On his show the following day, Limbaugh dismissed Yee's criticisms, rejecting the idea that he could have "blown up" 3,000 years of Chinese history "in 18 seconds, right here on the EIB network."

Last week, Yee reported receiving numerous racially charged death threats, including one fax addressed to "Fish Head Leeland Yee" that stated in part: "Rush Limbaugh will kick your Ch*nk ass and expose you for the fool you are."

Keigwin said the latest faxes are similar to two faxes his office received last year - one of which included crosshairs - after Yee sought to have information disclosed regarding Sarah Palin's appearance at a California State University campus.

"We have since received two more similar to that," Keigwin said of the latest faxes. "But one of them includes this crosshairs graphic."

California Highway Patrol, which is investigating the incidents, has asked Yee not to release the images. Keigwin said the U.S. Secret Service is also investigating.

Yee launched an online petition drive last week asking advertisers to drop Limbaugh's radio show.

Keigwin said the petition has received 12,000 names.

Keigwin said the continued negative reaction to Yee's criticism surprised him, given that Limbaugh's broadcast was so offensive and clearly prejudicial.
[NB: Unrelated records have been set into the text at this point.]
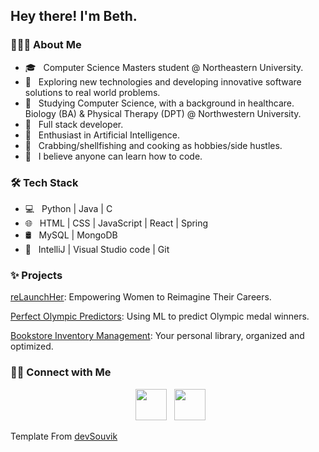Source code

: <h2> Hey there! I'm Beth.

<h3> 👩🏻‍💻 About Me </h3>

- 🎓 &nbsp; Computer Science Masters student @ Northeastern University.
- 🤔 &nbsp; Exploring new technologies and developing innovative software solutions to real world problems.
- 💜 &nbsp; Studying Computer Science, with a background in healthcare. Biology (BA) & Physical Therapy (DPT) @ Northwestern University.
- 💼 &nbsp; Full stack developer.
- 🌱 &nbsp; Enthusiast in Artificial Intelligence.
- 🦀 &nbsp; Crabbing/shellfishing and cooking as hobbies/side hustles.
- 🌟 &nbsp; I believe anyone can learn how to code. 

<h3>🛠 Tech Stack</h3>

- 💻 &nbsp; Python | Java | C 
- 🌐 &nbsp; HTML | CSS | JavaScript | React | Spring 
- 🛢 &nbsp; MySQL | MongoDB
- 🔧 &nbsp; IntelliJ | Visual Studio code | Git

<h3>✨ Projects</h3>
<p><a href="https://github.com/shiehbeth/reLaunchHerBeth">reLaunchHer</a>: Empowering Women to Reimagine Their Careers.</p>
<p><a href="https://github.com/shiehbeth/PerfectOlympicPredictors">Perfect Olympic Predictors</a>: Using ML to predict Olympic medal winners.</p>
<p><a href="https://github.com/shiehbeth/bookstore-inventory">Bookstore Inventory Management</a>: Your personal library, organized and optimized.</p>

<h3> 🤝🏻 Connect with Me </h3>

<p align="center">
&nbsp; <a href="https:www.linkedin.com/in/bethshieh" target="_blank" rel="noopener noreferrer"><img src="https://img.icons8.com/plasticine/100/000000/linkedin.png" width="50" /></a>
&nbsp; <a href="mailto:shiehbeth@gmail.com" target="_blank" rel="noopener noreferrer"><img src="https://img.icons8.com/plasticine/100/000000/gmail.png"  width="50" /></a>
</p>





Template From [devSouvik](https://github.com/devSouvik)

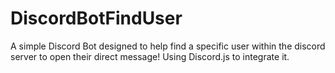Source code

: # DiscordBotFindUser

A simple Discord Bot designed to help find a specific user within the discord server to open their direct message! Using Discord.js to integrate it.
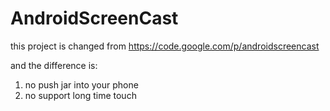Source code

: AndroidScreenCast
=================

this project is changed from https://code.google.com/p/androidscreencast

and the difference is:

  1. no push jar into your phone
  2. no support long time touch
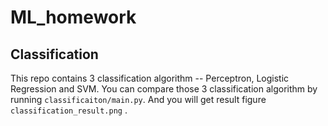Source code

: # ML_homework

## Classification

This repo contains 3 classification algorithm -- Perceptron, Logistic Regression and SVM. You can compare those 3
classification algorithm by running `classificaiton/main.py`. And you will get result figure `classification_result.png`
.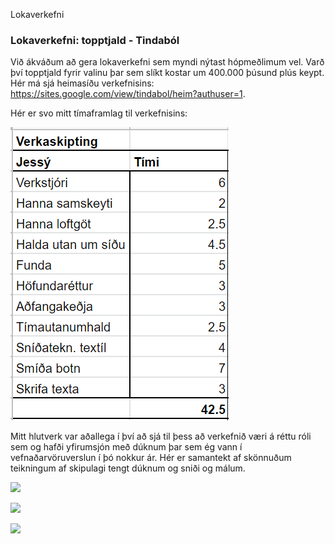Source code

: Lokaverkefni
### Lokaverkefni: topptjald - Tindaból 

Við ákváðum að gera lokaverkefni sem myndi nýtast hópmeðlimum vel. Varð því topptjald fyrir valinu þar sem slíkt kostar um 400.000 þúsund plús keypt. 
Hér má sjá heimasíðu verkefnisins: https://sites.google.com/view/tindabol/heim?authuser=1.

Hér er svo mitt tímaframlag til verkefnisins:

![](../myndir/verkask.png)

Mitt hlutverk var aðallega í því að sjá til þess að verkefnið væri á réttu róli sem og hafði yfirumsjón með dúknum þar sem ég vann í vefnaðarvöruverslun í þó nokkur ár. Hér er samantekt af skönnuðum teikningum af skipulagi tengt dúknum og sniði og málum.

![](../myndir/Dúkur1.png)

![](../myndir/Dúkur2.png)

![](../myndir/Dúkur3.png)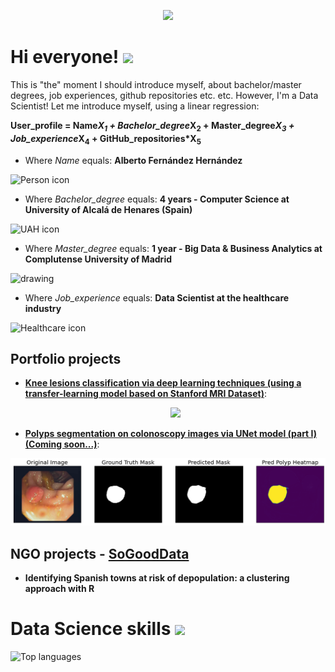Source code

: <p align="center">
 <img src="https://pbs.twimg.com/media/CeP0MvqUIAE_ojO.jpg" width="850px">
</p>
 
# Hi everyone! <img src="https://raw.githubusercontent.com/MartinHeinz/MartinHeinz/master/wave.gif" width="30px">
This is "the" moment I should introduce myself, about bachelor/master degrees, job experiences, github repositories etc. etc. However, I'm a Data Scientist! Let me introduce myself, using a linear regression:

__User\_profile = Name*X<sub>1</sub> + Bachelor\_degree*X<sub>2</sub> + Master\_degree*X<sub>3</sub> + Job\_experience*X<sub>4</sub> + GitHub\_repositories*X<sub>5</sub>__

* Where _Name_ equals: __Alberto Fernández Hernández__ 

![Person icon](https://www.freeiconspng.com/thumbs/human-icon-png/econ-human-icon-19.png)

* Where _Bachelor\_degree_ equals: __4 years - Computer Science at University of Alcalá de Henares (Spain)__


![UAH icon](https://images.theconversation.com/partners/1121/logos/logo-1529852062.png?ixlib=rb-1.1.0&q=45&auto=format&w=170&h=170)

* Where _Master\_degree_ equals: __1 year - Big Data & Business Analytics at Complutense University of Madrid__ 


<img src="https://cuiciid2019.net/wp-content/uploads/2019/03/logo-de-la-complutense.gif" alt="drawing" width="90"/>

* Where _Job\_experience_ equals: __Data Scientist at the healthcare industry__ 


![Healthcare icon](https://icons.iconarchive.com/icons/martz90/circle-addon2/72/health-icon.png)

## Portfolio projects

  * __[Knee lesions classification via deep learning techniques (using a transfer-learning model based on Stanford MRI Dataset)](https://github.com/AlbertoUAH/Knee-Lesions-Classification-via-Deep-Learning)__:  
    <p align="center">
     <img src="./media/knee.gif">
    </p>
  * __[Polyps segmentation on colonoscopy images via UNet model (part I) (Coming soon...)](https://github.com/AlbertoUAH/polyps-image-segmentation)__:
<p align="center">
 <img src="./media/polyps.PNG">
</p>

## NGO projects - [SoGoodData](https://sogooddata.org/)

* __Identifying Spanish towns at risk of depopulation: a clustering approach with R__
 
# Data Science skills <img src="https://miro.medium.com/max/640/1*ZS7xxm9jkGIcRnH3QKs02g.gif" width="200px">
![Top languages](https://github-readme-stats.vercel.app/api/top-langs/?username=AlbertoUAH&theme=tokyonight&hide=html,TeX)
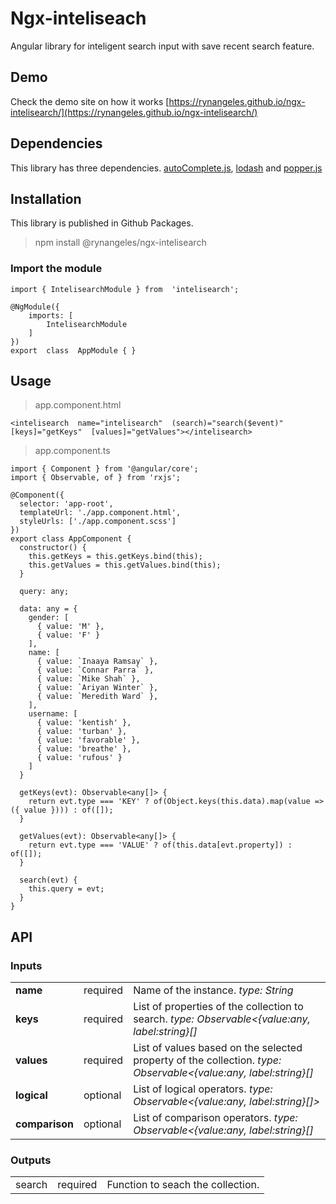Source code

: 


# Ngx-inteliseach

Angular library for inteligent search input with save recent search feature.

## Demo

Check the demo site on how it works [https://rynangeles.github.io/ngx-intelisearch/](https://rynangeles.github.io/ngx-intelisearch/)

## Dependencies

This library has three dependencies. [autoComplete.js](https://github.com/TarekRaafat/autoComplete.js), [lodash](https://lodash.com/) and [popper.js](https://popper.js.org/)

## Installation

This library is published in Github Packages. 

> npm install @rynangeles/ngx-intelisearch


###  Import the module
    import { IntelisearchModule } from  'intelisearch';

	@NgModule({
		imports: [
			IntelisearchModule
		]
	})
	export  class  AppModule { }

## Usage

> app.component.html

	<intelisearch  name="intelisearch"  (search)="search($event)"  [keys]="getKeys"  [values]="getValues"></intelisearch>
> app.component.ts

	

    import { Component } from '@angular/core';
    import { Observable, of } from 'rxjs';
    
    @Component({
      selector: 'app-root',
      templateUrl: './app.component.html',
      styleUrls: ['./app.component.scss']
    })
    export class AppComponent {
      constructor() {
        this.getKeys = this.getKeys.bind(this);
        this.getValues = this.getValues.bind(this);
      }
    
      query: any;
    
      data: any = {
        gender: [
          { value: 'M' },
          { value: 'F' }
        ],
        name: [
          { value: `Inaaya Ramsay` },
          { value: `Connar Parra` },
          { value: `Mike Shah` },
          { value: `Ariyan Winter` },
          { value: `Meredith Ward` },
        ],
        username: [
          { value: 'kentish' },
          { value: 'turban' },
          { value: 'favorable' },
          { value: 'breathe' },
          { value: 'rufous' }
        ]
      }
    
      getKeys(evt): Observable<any[]> {
        return evt.type === 'KEY' ? of(Object.keys(this.data).map(value => ({ value }))) : of([]);
      }
    
      getValues(evt): Observable<any[]> {
        return evt.type === 'VALUE' ? of(this.data[evt.property]) : of([]);
      }
    
      search(evt) {
        this.query = evt;
      }
    }

## API
### Inputs 
|  |  |  |
|--|--|--|
| **name** | required | Name of the instance. *type: String* |
| **keys** | required | List of properties of the collection to search. *type: Observable<{value:any, label:string}[]* |
| **values** | required | List of values based on the selected property of the collection. *type: Observable<{value:any, label:string}[]* |
| **logical** | optional | List of logical operators. *type: Observable<{value:any, label:string}[]>* |
| **comparison** | optional | List of comparison operators. *type: Observable<{value:any, label:string}[]* |

### Outputs 
| | | |
|--|--|--|
| search | required | Function to seach the collection. |

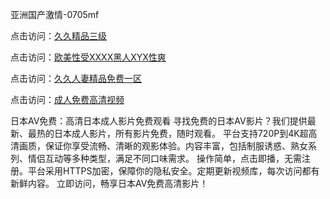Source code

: 亚洲国产激情-0705mf

点击访问：<a href="https://tfda.pages.dev/">久久精品三级</a>

点击访问：<a href="https://bsdf-5f5.pages.dev/">欧美性受XXXX黑人XYX性爽</a>

点击访问：<a href="https://cfad.pages.dev/">久久人妻精品免费一区</a>

点击访问：<a href="https://gfd-5xg.pages.dev/">成人免费高清视频</a>

日本AV免费：高清日本成人影片免费观看
寻找免费的日本AV影片？我们提供最新、最热的日本成人影片，所有影片免费，随时观看。
平台支持720P到4K超高清画质，保证你享受流畅、清晰的观影体验。内容丰富，包括制服诱惑、熟女系列、情侣互动等多种类型，满足不同口味需求。
操作简单，点击即播，无需注册。平台采用HTTPS加密，保障你的隐私安全。定期更新视频库，每次访问都有新鲜内容。
立即访问，畅享日本AV免费高清影片！

<span style="display:none;">[Canonical link](）</span>


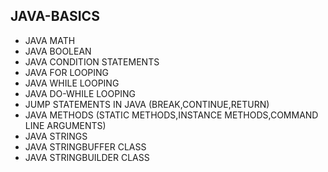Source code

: ## JAVA-BASICS
* JAVA MATH     
* JAVA BOOLEAN   
* JAVA CONDITION STATEMENTS  
* JAVA FOR LOOPING      
* JAVA WHILE LOOPING    
* JAVA DO-WHILE LOOPING  
* JUMP STATEMENTS IN JAVA (BREAK,CONTINUE,RETURN)   
* JAVA METHODS (STATIC METHODS,INSTANCE METHODS,COMMAND LINE ARGUMENTS)
* JAVA STRINGS   
* JAVA STRINGBUFFER CLASS
* JAVA STRINGBUILDER CLASS
       
   
  

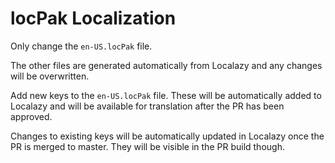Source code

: # locPak Localization

Only change the `en-US.locPak` file. 

The other files are generated automatically from Localazy and any changes will be overwritten.
                                
[//]: # (TODO: GitHub secrets do not work on PRs from forks - check if this workflow is even possible)

Add new keys to the `en-US.locPak` file. These will be automatically added to Localazy and will be available for translation
after the PR has been approved. 

Changes to existing keys will be automatically updated in Localazy once the PR is merged to master. They will be visible 
in the PR build though.  

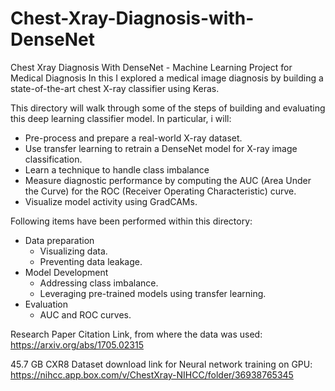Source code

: # Chest-Xray-Diagnosis-with-DenseNet
Chest Xray Diagnosis With DenseNet - Machine Learning Project for Medical Diagnosis
In this I explored a medical image diagnosis by building a state-of-the-art chest X-ray classifier using Keras. 

This directory will walk through some of the steps of building and evaluating this deep learning classifier model. In particular, i will:
- Pre-process and prepare a real-world X-ray dataset.
- Use transfer learning to retrain a DenseNet model for X-ray image classification.
- Learn a technique to handle class imbalance
- Measure diagnostic performance by computing the AUC (Area Under the Curve) for the ROC (Receiver Operating Characteristic) curve.
- Visualize model activity using GradCAMs.

Following items have been performed within this directory: 

- Data preparation
  - Visualizing data.
  - Preventing data leakage.
- Model Development
  - Addressing class imbalance.
  - Leveraging pre-trained models using transfer learning.
- Evaluation
  - AUC and ROC curves.


Research Paper Citation Link, from where the data was used: https://arxiv.org/abs/1705.02315

45.7 GB CXR8 Dataset download link for Neural network training on GPU: https://nihcc.app.box.com/v/ChestXray-NIHCC/folder/36938765345
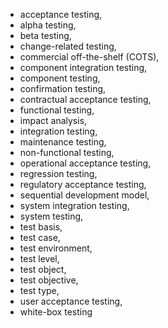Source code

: - acceptance testing, 
- alpha testing, 
- beta testing, 
- change-related testing, 
- commercial off-the-shelf (COTS),
- component integration testing, 
- component testing, 
- confirmation testing, 
- contractual acceptance testing, 
- functional testing, 
- impact analysis, 
- integration testing, 
- maintenance testing, 
- non-functional testing, 
- operational acceptance testing, 
- regression testing, 
- regulatory acceptance testing, 
- sequential development model, 
- system integration testing, 
- system testing, 
- test basis, 
- test case, 
- test environment, 
- test level, 
- test object, 
- test objective, 
- test type, 
- user acceptance testing, 
- white-box testing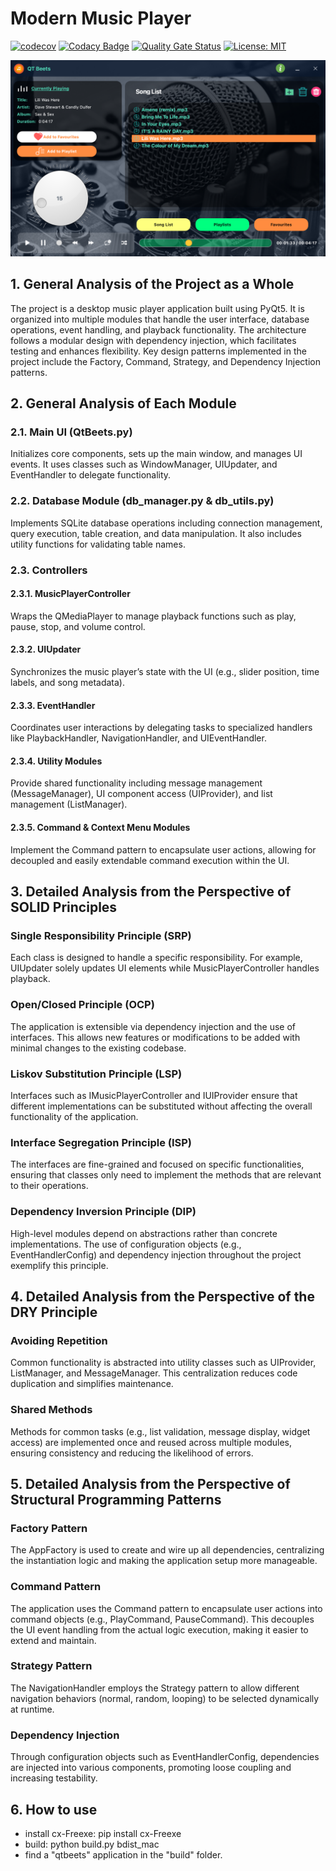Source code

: # Modern Music Player

[![codecov](https://codecov.io/gh/harley029/PyQt_Advanced_Music_Player/branch/main/graph/badge.svg?token=6RNGBY6IXK)](https://codecov.io/gh/harley029/PyQt_Advanced_Music_Player)
[![Codacy Badge](https://app.codacy.com/project/badge/Grade/26102897f0694ae4b45d9106dc270160)](https://app.codacy.com/gh/harley029/PyQt_Advanced_Music_Player/dashboard?utm_source=gh&utm_medium=referral&utm_content=&utm_campaign=Badge_grade)
[![Quality Gate Status](https://sonarcloud.io/api/project_badges/measure?project=harley029_PyQt_Advanced_Music_Player&metric=alert_status)](https://sonarcloud.io/summary/new_code?id=harley029_PyQt_Advanced_Music_Player)
[![License: MIT](https://img.shields.io/badge/License-MIT-yellow.svg)](LICENSE)

![Player](utils/screenshots/qtbeets2.png)

## 1. General Analysis of the Project as a Whole

The project is a desktop music player application built using PyQt5. It is organized into multiple modules that handle the user interface, database operations, event handling, and playback functionality. The architecture follows a modular design with dependency injection, which facilitates testing and enhances flexibility. Key design patterns implemented in the project include the Factory, Command, Strategy, and Dependency Injection patterns.

## 2. General Analysis of Each Module

### 2.1. Main UI (QtBeets.py)

Initializes core components, sets up the main window, and manages UI events. It uses classes such as WindowManager, UIUpdater, and EventHandler to delegate functionality.

### 2.2. Database Module (db_manager.py & db_utils.py)

Implements SQLite database operations including connection management, query execution, table creation, and data manipulation. It also includes utility functions for validating table names.

### 2.3. Controllers

#### 2.3.1. MusicPlayerController

Wraps the QMediaPlayer to manage playback functions such as play, pause, stop, and volume control.

#### 2.3.2. UIUpdater

Synchronizes the music player’s state with the UI (e.g., slider position, time labels, and song metadata).

#### 2.3.3. EventHandler

Coordinates user interactions by delegating tasks to specialized handlers like PlaybackHandler, NavigationHandler, and UIEventHandler.

#### 2.3.4. Utility Modules

Provide shared functionality including message management (MessageManager), UI component access (UIProvider), and list management (ListManager).

#### 2.3.5. Command & Context Menu Modules

Implement the Command pattern to encapsulate user actions, allowing for decoupled and easily extendable command execution within the UI.

## 3. Detailed Analysis from the Perspective of SOLID Principles

### Single Responsibility Principle (SRP)

Each class is designed to handle a specific responsibility. For example, UIUpdater solely updates UI elements while MusicPlayerController handles playback.

### Open/Closed Principle (OCP)

The application is extensible via dependency injection and the use of interfaces. This allows new features or modifications to be added with minimal changes to the existing codebase.

### Liskov Substitution Principle (LSP)

Interfaces such as IMusicPlayerController and IUIProvider ensure that different implementations can be substituted without affecting the overall functionality of the application.

### Interface Segregation Principle (ISP)

The interfaces are fine-grained and focused on specific functionalities, ensuring that classes only need to implement the methods that are relevant to their operations.

### Dependency Inversion Principle (DIP)

High-level modules depend on abstractions rather than concrete implementations. The use of configuration objects (e.g., EventHandlerConfig) and dependency injection throughout the project exemplify this principle.

## 4. Detailed Analysis from the Perspective of the DRY Principle

### Avoiding Repetition

Common functionality is abstracted into utility classes such as UIProvider, ListManager, and MessageManager. This centralization reduces code duplication and simplifies maintenance.

### Shared Methods

Methods for common tasks (e.g., list validation, message display, widget access) are implemented once and reused across multiple modules, ensuring consistency and reducing the likelihood of errors.

## 5. Detailed Analysis from the Perspective of Structural Programming Patterns

### Factory Pattern

The AppFactory is used to create and wire up all dependencies, centralizing the instantiation logic and making the application setup more manageable.

### Command Pattern

The application uses the Command pattern to encapsulate user actions into command objects (e.g., PlayCommand, PauseCommand). This decouples the UI event handling from the actual logic execution, making it easier to extend and maintain.

### Strategy Pattern

The NavigationHandler employs the Strategy pattern to allow different navigation behaviors (normal, random, looping) to be selected dynamically at runtime.

### Dependency Injection

Through configuration objects such as EventHandlerConfig, dependencies are injected into various components, promoting loose coupling and increasing testability.

## 6. How to use

- install сx-Freexe: pip install сx-Freexe
- build: python build.py bdist_mac
- find a "qtbeets" application in the "build" folder.
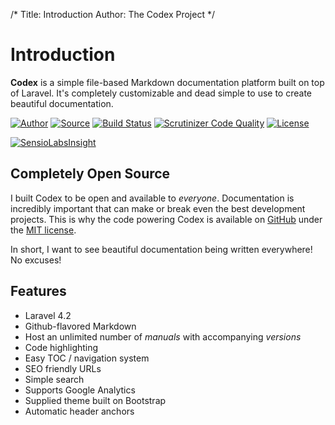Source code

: /*
Title:  Introduction
Author: The Codex Project
*/

Introduction
============
**Codex** is a simple file-based Markdown documentation platform built on top of Laravel. It's completely customizable and dead simple to use to create beautiful documentation.

[![Author](http://img.shields.io/badge/author-Shea_Lewis-blue.svg?style=flat-square)](https://caffeinated.ninja)
[![Source](http://img.shields.io/badge/source-caffeinated/codex-blue.svg?style=flat-square)](https://github.com/caffeinated/codex)
[![Build Status](http://img.shields.io/travis/caffeinated/codex/master.svg?style=flat-square)](https://travis-ci.org/caffeinated/codex)
[![Scrutinizer Code Quality](http://img.shields.io/scrutinizer/g/caffeinated/codex.svg?style=flat-square)](https://scrutinizer-ci.com/g/caffeinated/codex/?branch=master)
[![License](http://img.shields.io/badge/license-MIT-brightgreen.svg?style=flat-square)](https://tldrlegal.com/license/mit-license)

[![SensioLabsInsight](https://insight.sensiolabs.com/projects/2cdec527-cb61-4a38-8c44-775d30d55ea0/big.png)](https://insight.sensiolabs.com/projects/2cdec527-cb61-4a38-8c44-775d30d55ea0)

Completely Open Source
----------------------
I built Codex to be open and available to *everyone*. Documentation is incredibly important that can make or break even the best development projects. This is why the code powering Codex is available on [GitHub](https://github.com/caffeinated/codex) under the [MIT license](https://tldrlegal.com/license/mit-license).

In short, I want to see beautiful documentation being written everywhere! No excuses!

Features
--------
- Laravel 4.2
- Github-flavored Markdown
- Host an unlimited number of *manuals* with accompanying *versions*
- Code highlighting
- Easy TOC / navigation system
- SEO friendly URLs
- Simple search
- Supports Google Analytics
- Supplied theme built on Bootstrap
- Automatic header anchors
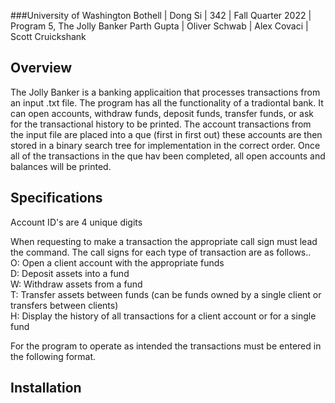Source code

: 
###University of Washington Bothell | Dong Si | 342 | Fall Quarter 2022 | Program 5, The Jolly Banker
Parth Gupta | Oliver Schwab | Alex Covaci | Scott Cruickshank

## Overview
The Jolly Banker is a banking applicaition that processes transactions from an input .txt file. The program has all the functionality of a tradiontal bank. It can  open accounts, withdraw funds, deposit funds, transfer funds, or ask for the transactional history to be printed. The account transactions from the input file are placed into a que (first in first out) these accounts are then stored in a binary search tree for implementation in the correct order. Once all of the transactions in the que hav been completed, all open accounts and balances will be printed. 

## Specifications

Account ID's are 4 unique digits

When requesting to make a transaction the appropriate call sign must lead the command. The call signs for each type of transaction are as follows.. <br>
O: Open a client account with the appropriate funds <br>
D: Deposit assets into a fund <br>
W: Withdraw assets from a fund <br>
T: Transfer assets between funds (can be funds owned by a single client or 
transfers between clients) <br> 
H: Display the history of all transactions for a client account or for a single fund <br>



For the program to operate as intended the transactions must be entered in the following format.

## Installation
"I always knew he was pretty popular, I didn't realize that people would support his commentary so much," Keigwin said. "To make the sort of comments he has made and that the comments would be supported and reiterated. Fortunately we received a lot of positive comments, but we have received hundreds of calls and e-mails that support the comments he made. That is surprising that they continue to use that sort of commentary, as if that is acceptable in 2011."

Keigwin added, "It emboldens individuals to take it a step further, 'Hey, our hero Rush Limbaugh is saying it, it must be right, it must be true.' Limbaugh did not threaten Sen. Yee's life, but a supporter of his did. They feel emboldened by his commentary."

Yee, contacted late Monday, added:

"We have received threats in the past, but we take things a lot more serious because of the shooting in Arizona." Asked about Limbaugh, he said: "He is extremely hurtful to our country because we are moving into a different era, with globalization. We can't see ourselves as just Americans anymore."